Ils trouvèrent Charlie à demi conscient qu'ils enlevèrent des bras de Don pour commencer à le soigner.

- La pression est en chute, nous devons l'amener tout de suite sinon il ira en choc. Dit l'un des infirmier en attachant Charlie à la civière et l'entraînant vers l'ambulance. Don couru derrière eux, mais David et Colby l'arrêtèrent pendant qu'Alan les regardait emmener son fils.

Les infirmiers embarquèrent Charlie à l'arrière de l'ambulance et en quelques secondes ils étaient en route pour l'hôpital.

Charlie regarda le plafond pendant quelques secondes avant de regarder les infirmiers.

- Ne vous inquiétez pas chef, vous allez être correcte. Dit l'hispanique.
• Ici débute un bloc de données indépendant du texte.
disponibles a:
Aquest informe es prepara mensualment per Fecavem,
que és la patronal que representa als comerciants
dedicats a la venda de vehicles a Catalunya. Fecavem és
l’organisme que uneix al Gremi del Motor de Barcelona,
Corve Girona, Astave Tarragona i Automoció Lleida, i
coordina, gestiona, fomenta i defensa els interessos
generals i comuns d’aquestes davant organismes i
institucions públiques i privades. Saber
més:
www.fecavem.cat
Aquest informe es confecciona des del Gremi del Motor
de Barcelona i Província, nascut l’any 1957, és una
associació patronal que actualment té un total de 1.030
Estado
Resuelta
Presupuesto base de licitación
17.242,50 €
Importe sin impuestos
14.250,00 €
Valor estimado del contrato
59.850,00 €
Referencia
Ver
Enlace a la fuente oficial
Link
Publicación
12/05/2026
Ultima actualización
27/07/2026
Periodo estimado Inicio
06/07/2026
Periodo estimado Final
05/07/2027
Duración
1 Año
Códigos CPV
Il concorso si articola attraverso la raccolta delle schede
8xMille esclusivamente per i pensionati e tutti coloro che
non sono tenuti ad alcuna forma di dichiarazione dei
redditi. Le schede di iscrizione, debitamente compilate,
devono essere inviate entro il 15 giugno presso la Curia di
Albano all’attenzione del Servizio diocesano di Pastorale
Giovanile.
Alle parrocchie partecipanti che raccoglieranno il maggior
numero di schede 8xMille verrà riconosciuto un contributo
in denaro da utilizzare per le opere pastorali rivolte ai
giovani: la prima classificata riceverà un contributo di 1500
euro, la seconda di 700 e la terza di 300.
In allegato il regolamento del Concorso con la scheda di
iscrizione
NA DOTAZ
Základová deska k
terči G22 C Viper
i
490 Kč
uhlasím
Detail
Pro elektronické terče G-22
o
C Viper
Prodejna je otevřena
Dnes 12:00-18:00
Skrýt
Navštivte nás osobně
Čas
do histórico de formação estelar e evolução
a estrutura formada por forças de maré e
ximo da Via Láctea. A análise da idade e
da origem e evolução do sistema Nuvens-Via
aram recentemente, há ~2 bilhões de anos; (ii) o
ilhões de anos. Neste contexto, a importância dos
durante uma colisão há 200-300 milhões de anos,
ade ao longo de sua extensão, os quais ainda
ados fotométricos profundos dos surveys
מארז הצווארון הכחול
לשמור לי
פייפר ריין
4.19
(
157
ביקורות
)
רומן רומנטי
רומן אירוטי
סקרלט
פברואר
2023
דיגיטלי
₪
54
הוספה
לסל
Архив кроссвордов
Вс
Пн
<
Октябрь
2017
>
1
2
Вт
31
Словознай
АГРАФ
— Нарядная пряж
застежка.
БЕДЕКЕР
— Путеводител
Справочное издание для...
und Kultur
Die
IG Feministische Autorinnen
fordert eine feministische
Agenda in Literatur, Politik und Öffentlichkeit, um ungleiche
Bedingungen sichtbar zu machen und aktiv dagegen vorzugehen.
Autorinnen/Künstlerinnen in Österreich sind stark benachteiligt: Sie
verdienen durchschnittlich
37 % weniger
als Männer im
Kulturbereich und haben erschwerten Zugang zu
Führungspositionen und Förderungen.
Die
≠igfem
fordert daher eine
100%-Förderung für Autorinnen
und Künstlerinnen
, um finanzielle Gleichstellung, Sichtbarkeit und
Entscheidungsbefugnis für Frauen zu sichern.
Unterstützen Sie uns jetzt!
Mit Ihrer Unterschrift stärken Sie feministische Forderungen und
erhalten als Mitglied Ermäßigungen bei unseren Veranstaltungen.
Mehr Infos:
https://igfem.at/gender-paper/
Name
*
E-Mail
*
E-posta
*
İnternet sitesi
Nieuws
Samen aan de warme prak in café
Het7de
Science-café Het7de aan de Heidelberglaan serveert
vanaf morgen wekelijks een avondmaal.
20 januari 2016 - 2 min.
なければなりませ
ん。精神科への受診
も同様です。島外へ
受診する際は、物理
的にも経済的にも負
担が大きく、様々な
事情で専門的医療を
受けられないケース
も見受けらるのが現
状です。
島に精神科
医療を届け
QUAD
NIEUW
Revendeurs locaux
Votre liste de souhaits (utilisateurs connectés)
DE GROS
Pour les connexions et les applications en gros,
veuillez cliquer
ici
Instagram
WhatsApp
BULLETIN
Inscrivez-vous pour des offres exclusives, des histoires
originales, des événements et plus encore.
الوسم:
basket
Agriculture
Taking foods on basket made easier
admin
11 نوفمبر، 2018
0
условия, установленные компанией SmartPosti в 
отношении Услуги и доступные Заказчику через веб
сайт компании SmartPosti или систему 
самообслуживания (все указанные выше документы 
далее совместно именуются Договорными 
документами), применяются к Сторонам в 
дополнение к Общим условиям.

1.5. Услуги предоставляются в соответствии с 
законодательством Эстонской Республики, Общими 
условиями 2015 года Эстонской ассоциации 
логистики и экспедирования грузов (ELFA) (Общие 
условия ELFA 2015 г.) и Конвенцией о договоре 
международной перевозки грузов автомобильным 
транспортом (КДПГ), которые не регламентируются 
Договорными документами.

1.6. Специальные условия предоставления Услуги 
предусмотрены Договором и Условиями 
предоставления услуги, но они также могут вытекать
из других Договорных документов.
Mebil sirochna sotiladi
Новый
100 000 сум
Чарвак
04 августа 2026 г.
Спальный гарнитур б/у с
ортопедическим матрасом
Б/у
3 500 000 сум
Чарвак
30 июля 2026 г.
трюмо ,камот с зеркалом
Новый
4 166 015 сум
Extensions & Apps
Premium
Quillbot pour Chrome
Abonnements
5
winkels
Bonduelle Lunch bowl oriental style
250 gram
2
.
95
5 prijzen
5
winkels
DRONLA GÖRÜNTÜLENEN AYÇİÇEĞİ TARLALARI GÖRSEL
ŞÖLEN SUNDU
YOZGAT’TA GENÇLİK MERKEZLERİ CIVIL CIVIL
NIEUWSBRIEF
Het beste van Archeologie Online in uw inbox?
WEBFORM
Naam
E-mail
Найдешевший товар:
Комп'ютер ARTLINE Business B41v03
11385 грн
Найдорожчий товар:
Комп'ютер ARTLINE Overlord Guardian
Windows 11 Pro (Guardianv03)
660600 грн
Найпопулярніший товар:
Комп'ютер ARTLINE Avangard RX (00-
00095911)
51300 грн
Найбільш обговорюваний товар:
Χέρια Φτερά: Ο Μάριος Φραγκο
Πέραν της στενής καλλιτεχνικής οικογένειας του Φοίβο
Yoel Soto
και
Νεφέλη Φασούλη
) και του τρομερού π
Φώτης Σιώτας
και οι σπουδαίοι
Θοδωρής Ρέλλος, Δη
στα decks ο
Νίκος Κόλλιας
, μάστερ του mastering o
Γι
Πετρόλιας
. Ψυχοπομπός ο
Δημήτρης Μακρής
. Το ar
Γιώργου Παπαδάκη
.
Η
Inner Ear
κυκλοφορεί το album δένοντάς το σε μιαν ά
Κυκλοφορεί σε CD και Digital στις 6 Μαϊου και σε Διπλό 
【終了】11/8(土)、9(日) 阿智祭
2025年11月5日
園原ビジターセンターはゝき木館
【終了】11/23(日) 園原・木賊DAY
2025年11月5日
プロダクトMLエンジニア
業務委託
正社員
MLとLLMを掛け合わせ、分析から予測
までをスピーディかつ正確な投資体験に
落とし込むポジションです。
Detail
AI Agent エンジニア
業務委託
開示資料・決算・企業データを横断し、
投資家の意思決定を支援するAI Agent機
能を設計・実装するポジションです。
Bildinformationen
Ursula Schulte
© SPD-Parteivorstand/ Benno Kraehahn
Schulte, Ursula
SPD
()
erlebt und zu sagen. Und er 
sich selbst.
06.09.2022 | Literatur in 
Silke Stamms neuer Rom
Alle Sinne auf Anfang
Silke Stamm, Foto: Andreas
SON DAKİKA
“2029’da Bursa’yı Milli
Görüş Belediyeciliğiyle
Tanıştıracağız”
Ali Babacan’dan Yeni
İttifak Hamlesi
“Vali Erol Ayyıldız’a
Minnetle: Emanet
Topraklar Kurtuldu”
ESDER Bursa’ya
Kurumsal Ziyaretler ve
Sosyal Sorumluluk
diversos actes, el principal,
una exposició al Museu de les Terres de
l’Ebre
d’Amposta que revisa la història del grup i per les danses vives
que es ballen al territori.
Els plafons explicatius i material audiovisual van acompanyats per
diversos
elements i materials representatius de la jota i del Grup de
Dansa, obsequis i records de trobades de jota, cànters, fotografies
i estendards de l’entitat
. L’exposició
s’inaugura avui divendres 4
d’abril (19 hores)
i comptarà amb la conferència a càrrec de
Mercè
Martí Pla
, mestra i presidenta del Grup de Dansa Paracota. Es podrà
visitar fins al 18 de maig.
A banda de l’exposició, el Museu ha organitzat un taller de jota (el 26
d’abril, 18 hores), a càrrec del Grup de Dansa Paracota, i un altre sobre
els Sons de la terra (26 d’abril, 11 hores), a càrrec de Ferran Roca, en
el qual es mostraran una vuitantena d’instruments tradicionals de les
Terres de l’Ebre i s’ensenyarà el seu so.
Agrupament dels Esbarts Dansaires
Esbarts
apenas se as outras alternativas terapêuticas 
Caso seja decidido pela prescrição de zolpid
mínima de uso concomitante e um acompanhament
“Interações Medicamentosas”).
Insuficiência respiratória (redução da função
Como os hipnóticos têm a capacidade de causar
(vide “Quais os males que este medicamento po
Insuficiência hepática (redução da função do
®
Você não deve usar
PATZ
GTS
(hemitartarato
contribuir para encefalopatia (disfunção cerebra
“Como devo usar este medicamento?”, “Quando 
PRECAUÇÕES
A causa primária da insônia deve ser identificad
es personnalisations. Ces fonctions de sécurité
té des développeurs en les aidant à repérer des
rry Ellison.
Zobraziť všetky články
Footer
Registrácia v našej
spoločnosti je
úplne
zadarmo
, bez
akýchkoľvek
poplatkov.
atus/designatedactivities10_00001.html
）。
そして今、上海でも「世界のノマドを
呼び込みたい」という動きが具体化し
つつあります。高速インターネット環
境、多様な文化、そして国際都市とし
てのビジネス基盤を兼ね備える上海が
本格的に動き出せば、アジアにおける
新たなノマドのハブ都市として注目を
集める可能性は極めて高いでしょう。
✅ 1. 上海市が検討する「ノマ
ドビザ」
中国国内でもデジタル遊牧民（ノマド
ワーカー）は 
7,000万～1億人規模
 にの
- Arrête ça tout de suite Mojave et détache-moi de cette planche. Répondit catégoriquement Charlie sans la moindre trace du choc émotionnel qu'il montrait cinq minutes plus tôt.

- Hey, ne te fâche pas après nous, nous devons jouer les infirmiers Ghost. Dit l'autre gars à partir du siège conducteur, qui en réalité n'était nul autre que Christian Wolfe AKA Knightawk.

Charlie donna un sourire sans émotion pendant que Julio Vargas détachait les courroies. Ils se dirigeaient vraiment vers un hôpital public même si Charlie n'avait pas besoin de beaucoup de soins. La majorité des blessures étaient superficielles. Steele les attendait déjà.

Charlie laissa un petit grognement de douleur lorsque Julio appliqua un tampon d'alcool sur les coupures de ses bras.

- C'était un bon score. Dit Christian en conduisant. Pendant un moment, seul le silence lui répondit.

- Ce n'est pas moi qui l'ai tuée, la salope s'est tournée en sishcabob, elle a pris le chemin des lâches. Murmura Charlie avec léger dédain en se recouchant sur la civière pour le reste du trajet.

" Tu étais une bonne guerrière Koyuki Jenshio, mais tu vivais avec l'idée de mourir avec honneur. Tu n'a jamais réalisé que l'on ne meurent pas avec honneur, mais que l'on vit avec." Pensa Charlie.